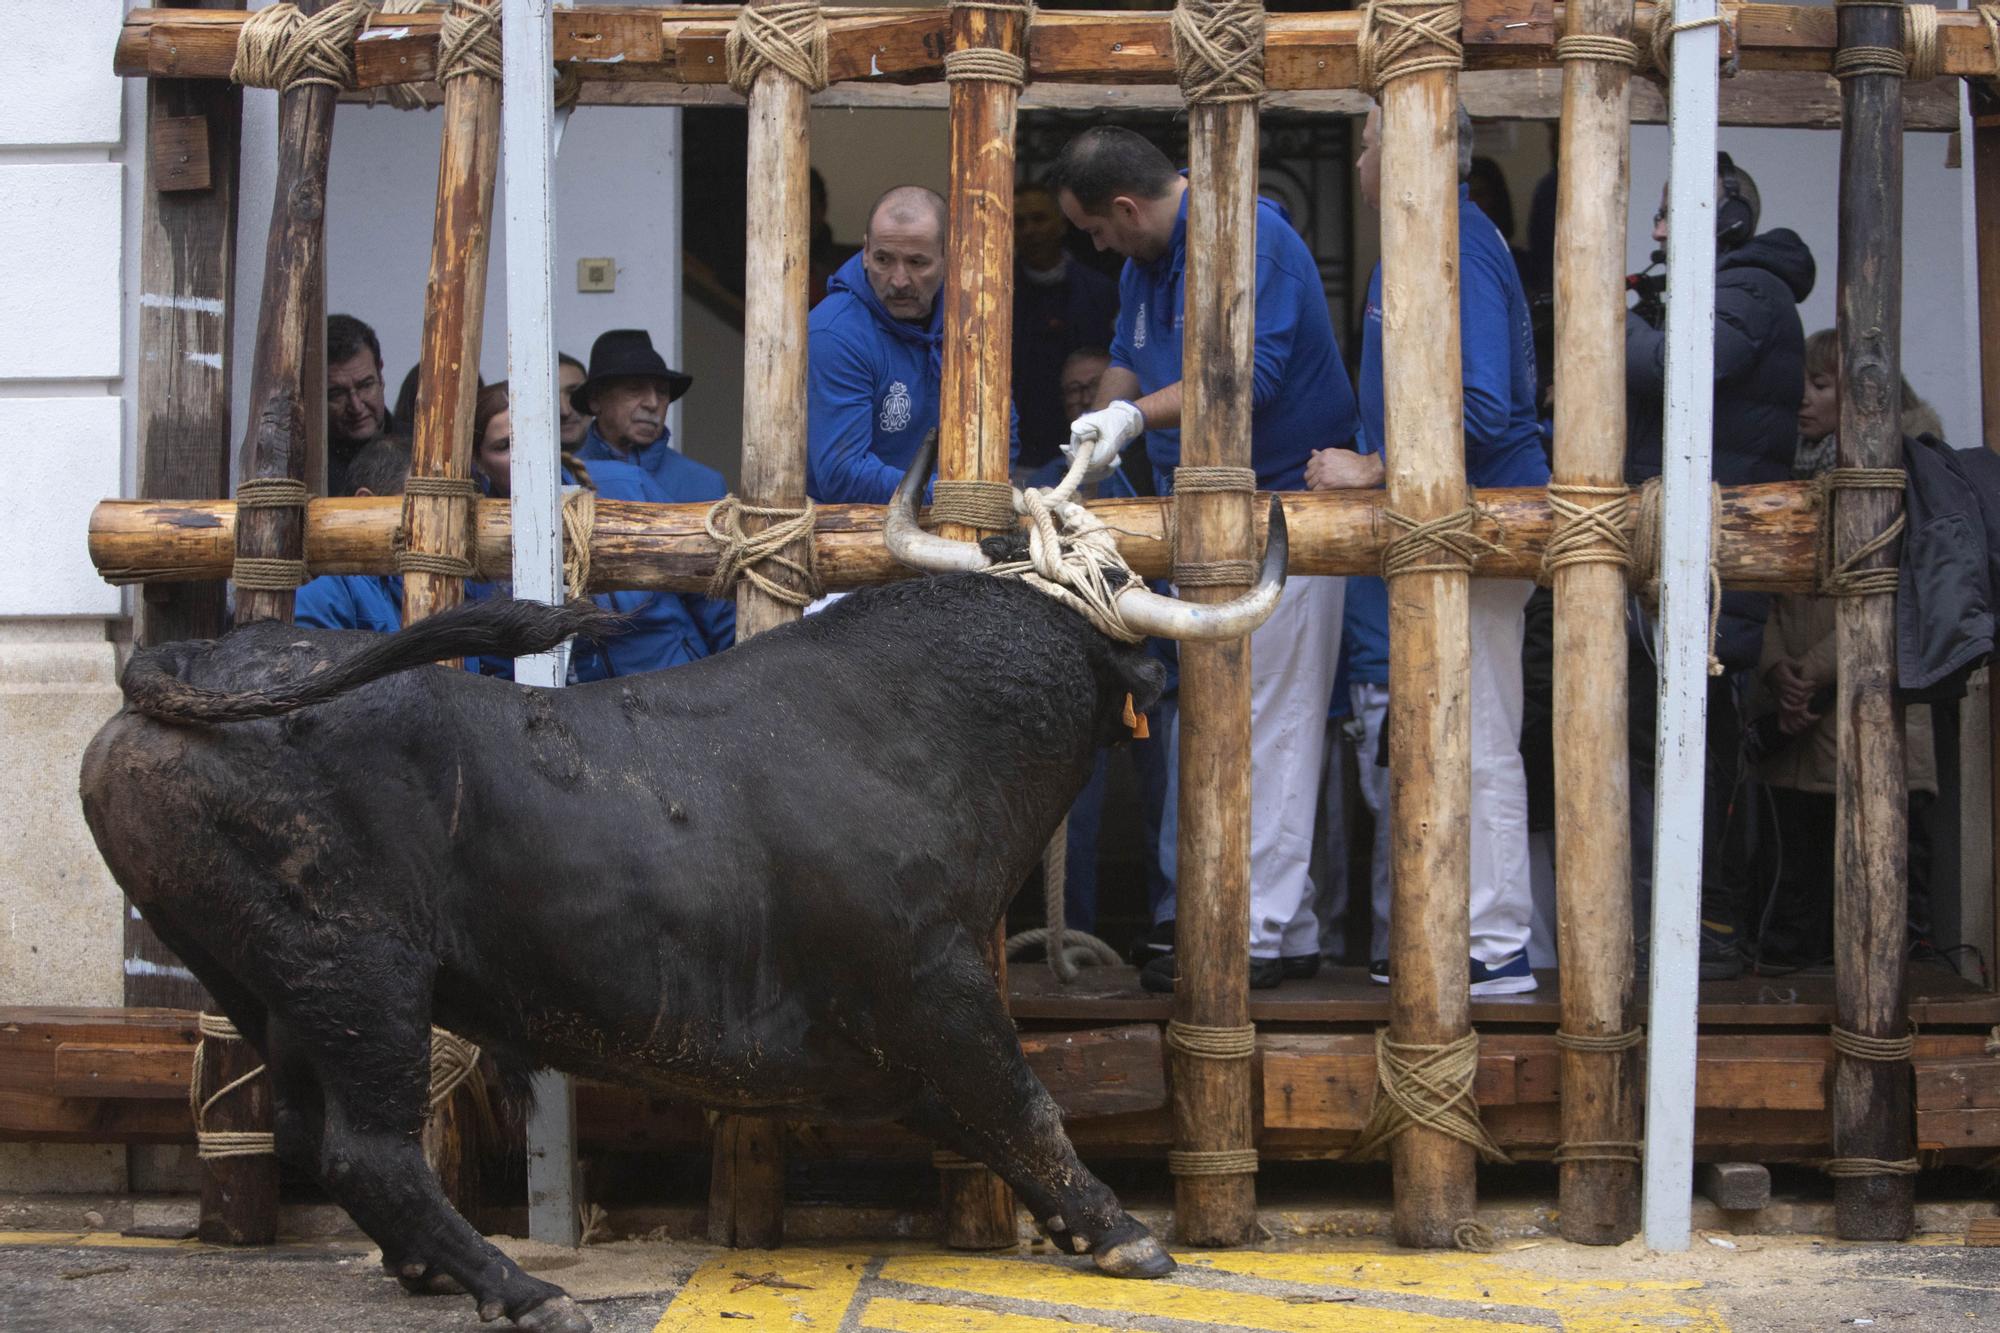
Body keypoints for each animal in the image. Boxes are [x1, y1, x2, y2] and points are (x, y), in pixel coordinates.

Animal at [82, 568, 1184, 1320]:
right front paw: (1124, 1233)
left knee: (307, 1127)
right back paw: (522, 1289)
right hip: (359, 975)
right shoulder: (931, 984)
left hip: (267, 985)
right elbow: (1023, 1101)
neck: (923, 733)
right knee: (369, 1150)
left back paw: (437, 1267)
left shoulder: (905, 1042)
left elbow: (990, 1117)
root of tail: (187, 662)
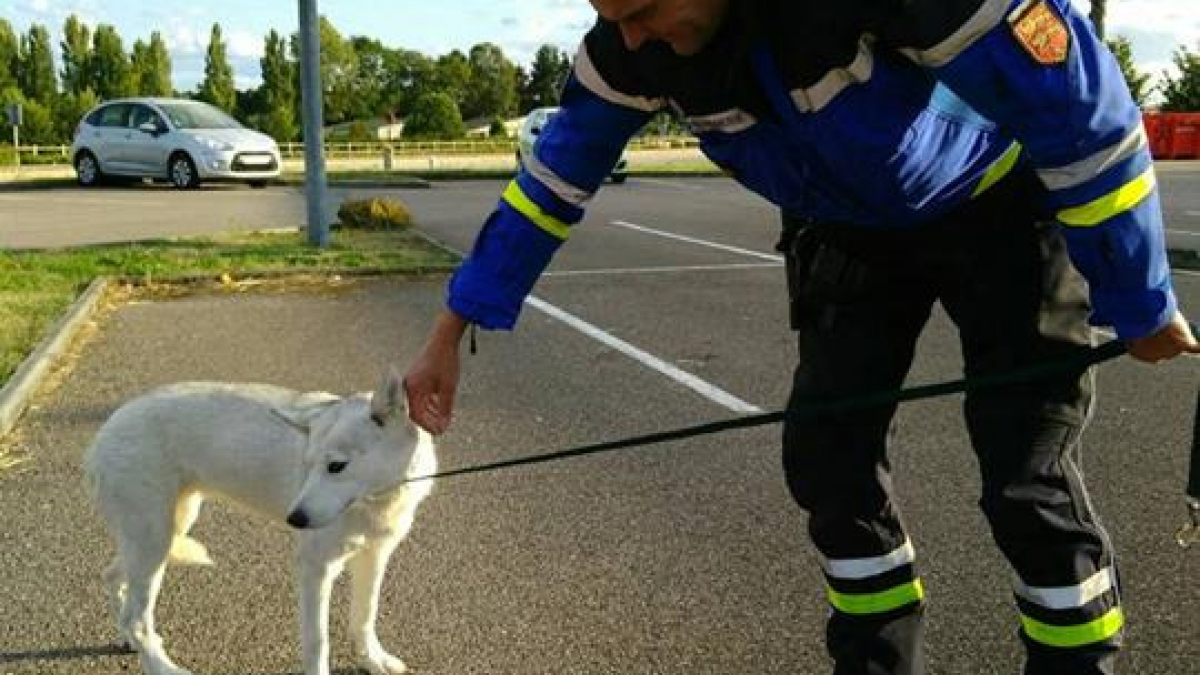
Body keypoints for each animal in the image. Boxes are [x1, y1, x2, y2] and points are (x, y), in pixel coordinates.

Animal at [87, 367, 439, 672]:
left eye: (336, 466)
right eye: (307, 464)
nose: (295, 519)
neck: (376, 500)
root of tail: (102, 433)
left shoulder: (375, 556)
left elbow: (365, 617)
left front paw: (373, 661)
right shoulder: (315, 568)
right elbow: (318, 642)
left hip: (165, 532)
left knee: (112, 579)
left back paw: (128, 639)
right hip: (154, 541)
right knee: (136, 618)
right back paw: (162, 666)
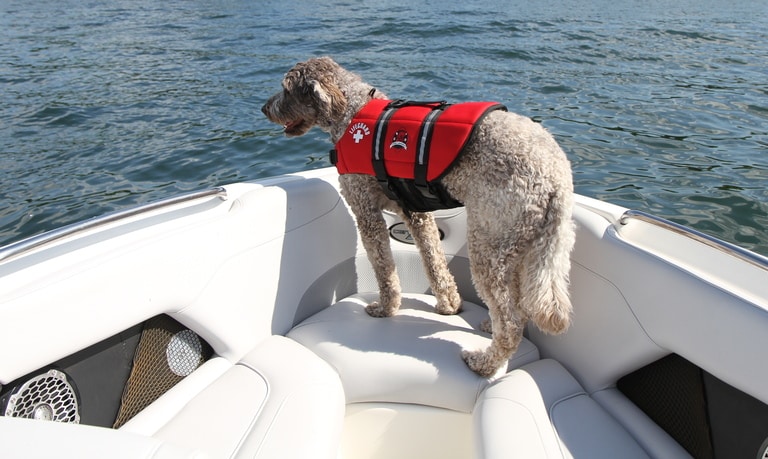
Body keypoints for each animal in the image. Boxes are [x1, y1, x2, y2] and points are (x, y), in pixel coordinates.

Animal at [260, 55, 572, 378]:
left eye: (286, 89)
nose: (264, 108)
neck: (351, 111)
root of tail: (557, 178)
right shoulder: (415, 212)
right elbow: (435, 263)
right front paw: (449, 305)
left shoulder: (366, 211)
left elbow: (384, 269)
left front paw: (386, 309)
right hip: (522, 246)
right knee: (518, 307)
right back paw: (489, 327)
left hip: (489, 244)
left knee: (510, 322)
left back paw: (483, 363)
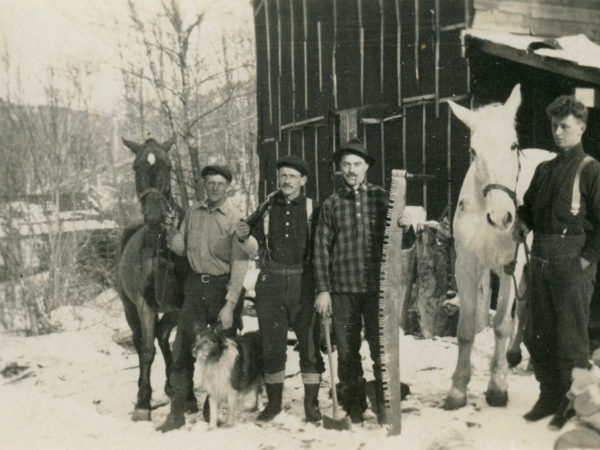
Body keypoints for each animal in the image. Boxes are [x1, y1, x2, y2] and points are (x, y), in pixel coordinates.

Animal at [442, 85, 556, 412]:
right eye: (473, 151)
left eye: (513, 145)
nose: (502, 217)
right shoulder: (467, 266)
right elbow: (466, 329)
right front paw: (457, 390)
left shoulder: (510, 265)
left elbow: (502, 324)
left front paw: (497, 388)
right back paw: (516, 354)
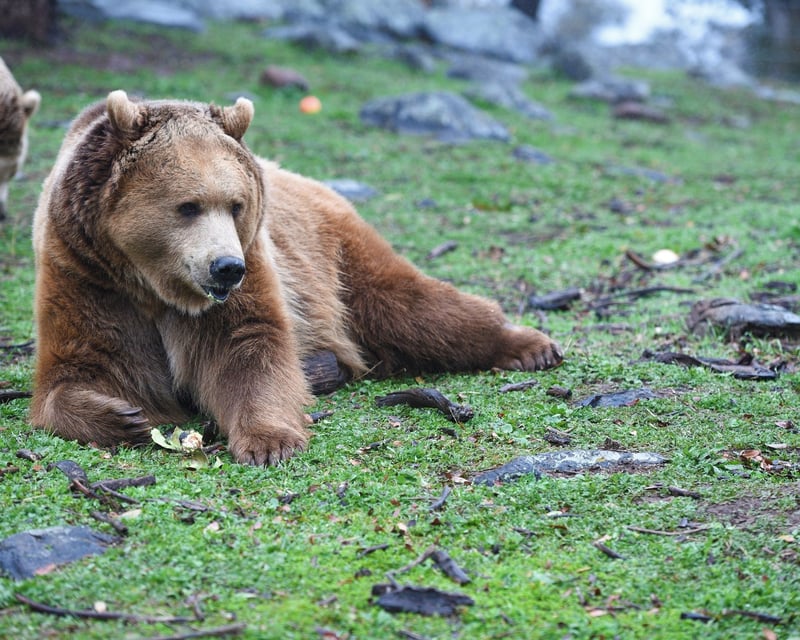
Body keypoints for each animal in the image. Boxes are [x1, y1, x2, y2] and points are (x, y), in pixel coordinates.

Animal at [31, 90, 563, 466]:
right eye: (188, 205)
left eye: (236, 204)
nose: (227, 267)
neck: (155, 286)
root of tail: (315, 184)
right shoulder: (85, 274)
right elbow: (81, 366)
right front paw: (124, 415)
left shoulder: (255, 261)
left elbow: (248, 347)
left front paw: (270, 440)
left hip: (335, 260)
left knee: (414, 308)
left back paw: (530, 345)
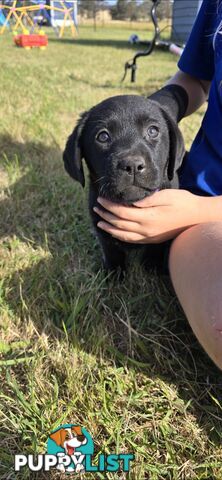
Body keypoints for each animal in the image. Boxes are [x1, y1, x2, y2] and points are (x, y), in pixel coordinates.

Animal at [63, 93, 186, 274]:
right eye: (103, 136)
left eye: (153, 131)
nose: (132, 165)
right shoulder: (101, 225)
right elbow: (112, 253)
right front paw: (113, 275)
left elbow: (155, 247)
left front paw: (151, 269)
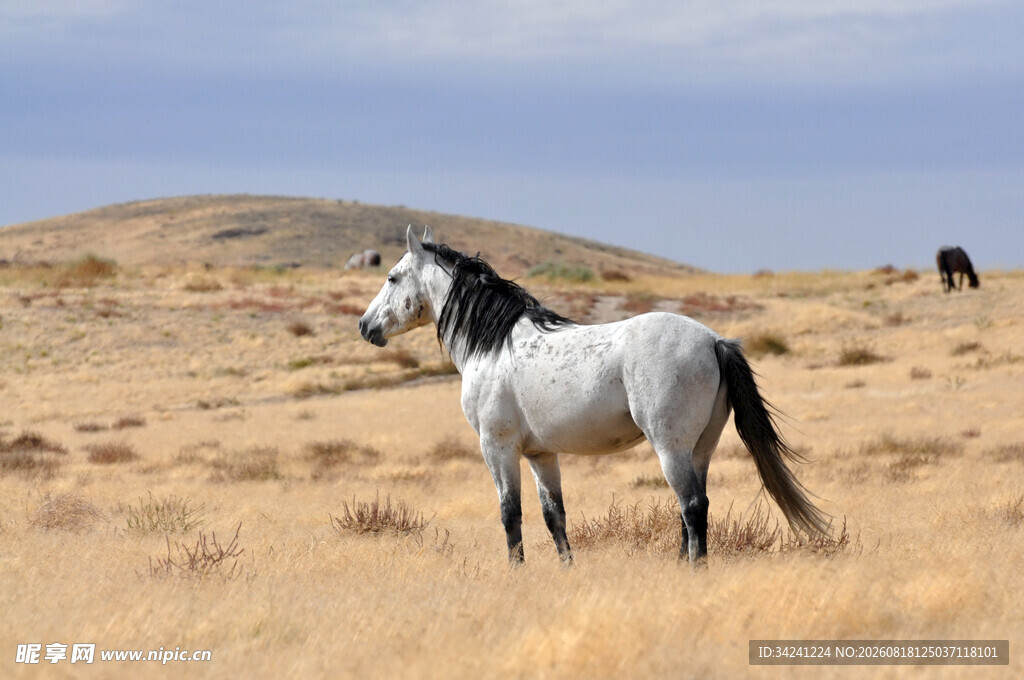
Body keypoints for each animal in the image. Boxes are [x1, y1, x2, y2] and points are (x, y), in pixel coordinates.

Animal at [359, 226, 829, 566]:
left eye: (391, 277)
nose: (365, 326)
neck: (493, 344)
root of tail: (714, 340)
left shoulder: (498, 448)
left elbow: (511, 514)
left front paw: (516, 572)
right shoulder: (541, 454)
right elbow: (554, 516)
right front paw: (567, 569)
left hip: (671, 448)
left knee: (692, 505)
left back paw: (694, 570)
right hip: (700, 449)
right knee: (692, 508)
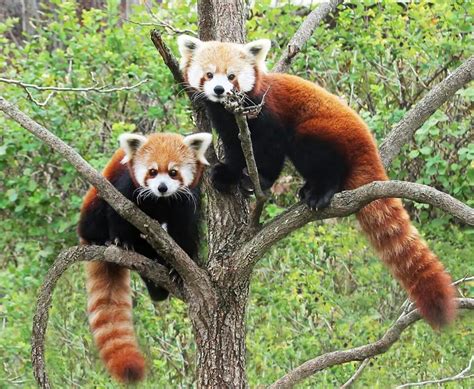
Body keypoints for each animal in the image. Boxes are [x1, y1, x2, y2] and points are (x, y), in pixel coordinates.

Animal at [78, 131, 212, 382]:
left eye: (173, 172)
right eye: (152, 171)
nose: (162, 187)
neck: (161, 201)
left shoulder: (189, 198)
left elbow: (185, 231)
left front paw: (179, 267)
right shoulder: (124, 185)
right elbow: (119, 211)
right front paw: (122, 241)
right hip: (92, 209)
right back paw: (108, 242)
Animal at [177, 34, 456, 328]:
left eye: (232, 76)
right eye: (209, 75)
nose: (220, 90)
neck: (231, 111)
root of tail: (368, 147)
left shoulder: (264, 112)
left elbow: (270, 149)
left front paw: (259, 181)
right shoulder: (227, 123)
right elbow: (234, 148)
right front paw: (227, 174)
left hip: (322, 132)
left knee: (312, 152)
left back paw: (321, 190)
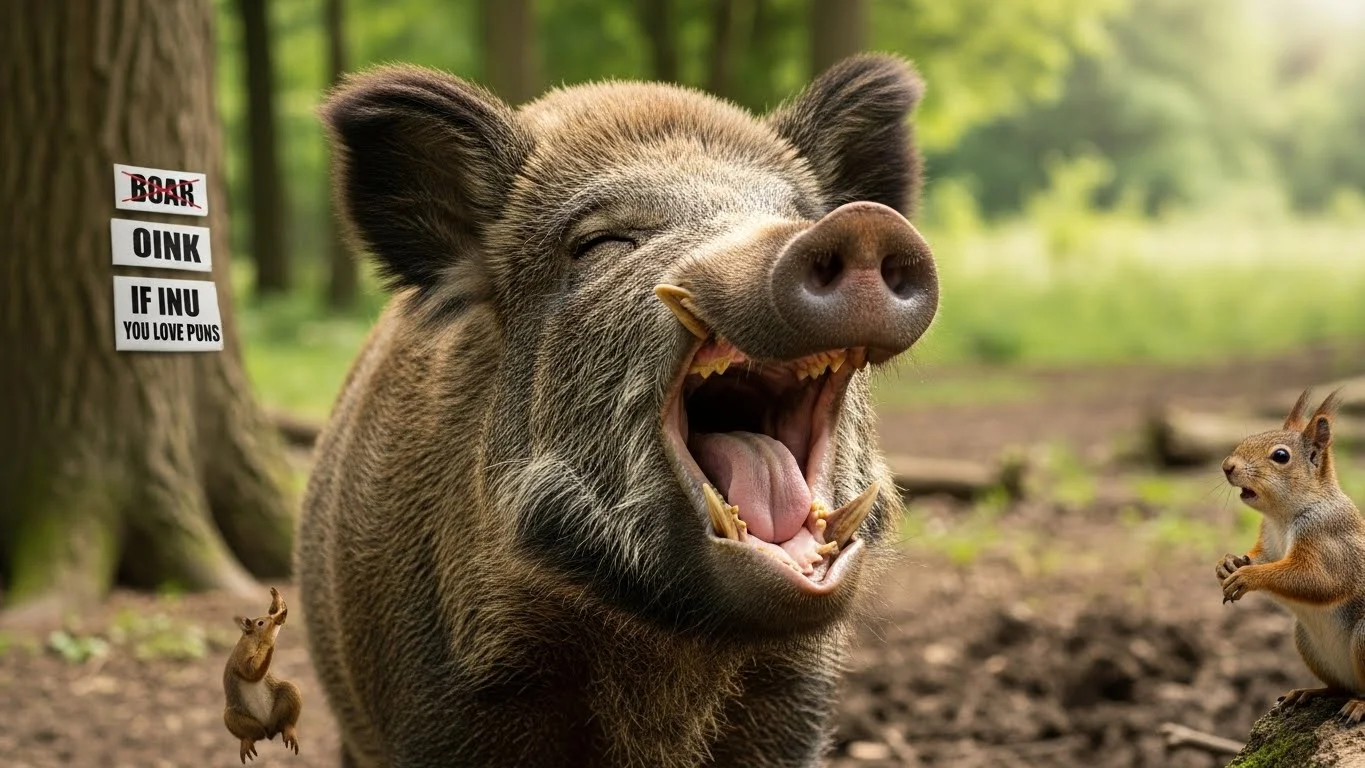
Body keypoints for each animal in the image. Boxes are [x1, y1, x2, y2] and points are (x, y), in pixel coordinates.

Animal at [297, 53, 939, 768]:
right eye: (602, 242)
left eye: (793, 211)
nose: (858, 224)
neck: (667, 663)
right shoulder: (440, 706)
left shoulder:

┄┄┄┄┄┄┄┄┄┄

Repeat the exact lines from the first line of the data through the line containing "right front paw: (457, 390)". Nothing else, no pictures.

Body keypoints for each animal in the image. Boxes are [x1, y1, x2, y2] and points are (x, y), in pixel coordinates.

Animal at [82, 568, 1184, 1320]:
right front paw: (1124, 1233)
left knee: (307, 1127)
right back paw: (522, 1289)
right hip: (359, 975)
right shoulder: (931, 984)
left hip: (267, 985)
right elbow: (1023, 1101)
neck: (923, 733)
right knee: (369, 1150)
left back paw: (437, 1267)
left shoulder: (905, 1042)
left elbow: (990, 1117)
root of tail: (187, 662)
Body keypoints for each animal in the image. Boxes are [x1, y1, x2, y2] and points are (x, y), in pixel coordinates.

Animal at [87, 367, 439, 672]:
left eye: (336, 466)
right eye: (307, 464)
nose: (295, 519)
neck: (376, 500)
root of tail: (102, 433)
left shoulder: (375, 556)
left elbow: (365, 617)
left front paw: (373, 661)
right shoulder: (315, 568)
right elbow: (318, 642)
left hip: (165, 532)
left knee: (112, 579)
left back paw: (128, 639)
right hip: (154, 541)
right knee: (136, 618)
right back paw: (162, 666)
Body keypoints for each animal in the image. Boxes are [x1, y1, x2, y2] and points are (x, y), in pixel coordinates.

Animal at [260, 55, 572, 378]:
left eye: (286, 89)
nose: (264, 108)
neck: (351, 111)
root of tail: (557, 178)
right shoulder: (415, 212)
right elbow: (435, 263)
right front paw: (449, 305)
left shoulder: (366, 211)
left elbow: (384, 269)
left front paw: (386, 309)
right hip: (522, 246)
right knee: (518, 307)
right back paw: (489, 327)
left hip: (489, 244)
left knee: (510, 322)
left back paw: (483, 363)
Body keypoints for each animal in the image. Boxes are [x1, y1, x2, y2] and points are (x, y), in pixel coordinates.

Animal at [442, 85, 556, 412]:
right eye: (473, 151)
left eye: (513, 145)
nose: (502, 217)
right shoulder: (467, 266)
right elbow: (466, 329)
right front paw: (457, 390)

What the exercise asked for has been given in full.